Second, I could travel to new water and not have to put in the hundreds of hours it takes to figure out the fishery. If I could peer into every likely looking spot and know exactly what was there, just think of the trial and error I would avoid. Imagine the advantage I would have over anyone without side-scan!
Let’s imagine that Lefty Kreh was still alive and he and I went to a Wisconsin musky river neither of us had ever fished before. Pre-side scan, Lefty is going to outfish me, pretty much guaranteed. It wouldn’t matter if I had polarized glasses and he didn’t or if I had a graphite rod and he was fishing bamboo, all the smart money would be on Lefty kicking my ass. But if I had side-scan, well, that would change things wouldn’t it? I would see the muskies and Lefty would be blind casting. Despite his considerable skills, he would waste hours fishing holes with nothing in them, while every cast I made would be to a big fish. Game over, Lefty. Meet the new king.
One downside I can see to being a vampire would be that the party can’t last. Every time you bite somebody, you turn that person into a vampire. You bite a couple people at a party and make two vampires and then they bite two people and make two vampires and they make two vampires and so on. Pretty soon everybody is a vampire and whatever advantages were conferred by vampirism vanish. The once easy pickings would be gone and everybody would be competing for an ever dwindling supply of fresh necks. Being a vampire is now the new normal and the only way to get that old rush back would be if some new way was found to suck the blood of the undead and steal their corrupted souls. Pretty soon all the vampires would be trying to become super-vampires and that would be cool for a while until the inevitable result was achieved. A constant vampire arms race. It is much cooler to be a vampire when you are the only vampire. It is a lot less appealing when everyone has fangs.
The side-scan unit I would buy would be just the beginning, of course. The current technology is nothing compared to what it will be in the future. The images in the current generation are just a shadow of what they will be in a year two. Soon, every detail of every fish will be visible. Exact, to-the-inch numbers will be on the screen. You will be able to plug your rod into the unit and it will measure the energy of the rod and tell you exactly when your cast is spot on perfect. A few years after that, you will attach the rod to the unit and it will cast for you. It will be called something like Direct Rod Interface Side-Scan and you’ll just operate the whole thing with your phone, which of course, will one day be implanted directly into your cerebral cortex. All that will be required is that you net the fish and then hold it for the Instagram photo. The fish won’t stand a chance!
For now, I’ll order my side-scan on Amazon and pay for it using PayPal. It’ll arrive on my front porch during the day, while I’m not available to answer the door. To install it, I’ll spend an evening watching a YouTube video on my iPhone where a guy named Chad will talk me through the process. No doubt there will be an app for my phone that will allow the manufacturer to track me. I’ll make sure to position the screen where I can see it at all times while I fish.

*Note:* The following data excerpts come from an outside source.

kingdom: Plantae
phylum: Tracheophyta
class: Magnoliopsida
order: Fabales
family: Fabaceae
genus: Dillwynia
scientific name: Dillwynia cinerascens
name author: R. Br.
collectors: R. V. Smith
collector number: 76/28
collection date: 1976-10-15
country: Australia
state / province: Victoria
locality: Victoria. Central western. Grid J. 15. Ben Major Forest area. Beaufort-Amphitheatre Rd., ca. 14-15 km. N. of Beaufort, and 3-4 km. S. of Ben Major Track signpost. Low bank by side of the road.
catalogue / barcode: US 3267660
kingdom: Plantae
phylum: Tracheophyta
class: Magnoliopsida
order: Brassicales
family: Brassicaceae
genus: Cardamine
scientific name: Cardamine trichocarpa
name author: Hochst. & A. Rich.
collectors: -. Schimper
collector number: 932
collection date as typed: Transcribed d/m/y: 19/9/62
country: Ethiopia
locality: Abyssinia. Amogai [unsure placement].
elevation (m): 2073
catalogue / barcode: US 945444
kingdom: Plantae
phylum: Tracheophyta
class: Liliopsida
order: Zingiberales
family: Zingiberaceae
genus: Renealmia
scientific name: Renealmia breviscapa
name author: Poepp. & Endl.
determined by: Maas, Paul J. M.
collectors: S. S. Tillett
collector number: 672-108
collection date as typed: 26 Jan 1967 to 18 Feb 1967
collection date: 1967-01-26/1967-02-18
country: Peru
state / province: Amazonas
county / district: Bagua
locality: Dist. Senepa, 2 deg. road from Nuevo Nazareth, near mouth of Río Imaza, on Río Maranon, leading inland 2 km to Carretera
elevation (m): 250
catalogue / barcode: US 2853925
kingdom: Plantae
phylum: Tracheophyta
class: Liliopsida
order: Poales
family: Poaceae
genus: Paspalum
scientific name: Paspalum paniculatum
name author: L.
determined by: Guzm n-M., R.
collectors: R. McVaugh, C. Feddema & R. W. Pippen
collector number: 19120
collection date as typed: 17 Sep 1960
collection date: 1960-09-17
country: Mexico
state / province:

The best defense I know against vampires is to never invite one into your home. No matter how much they knock and how charming they seem, they can’t get in if you don’t let them. The argument that everyone else is letting the vampires in and it’s a vampire world now and I have to join the living dead if I want to live is compelling, but ultimately not a good one. The “life” of vampires is one spent hiding out in coffins and waiting for the darkness. A vampire-filled world is not a better world. It is a world that becomes more lifeless and soulless with every vampire added. Even the vampires, somewhere in their corrupted souls, understand this.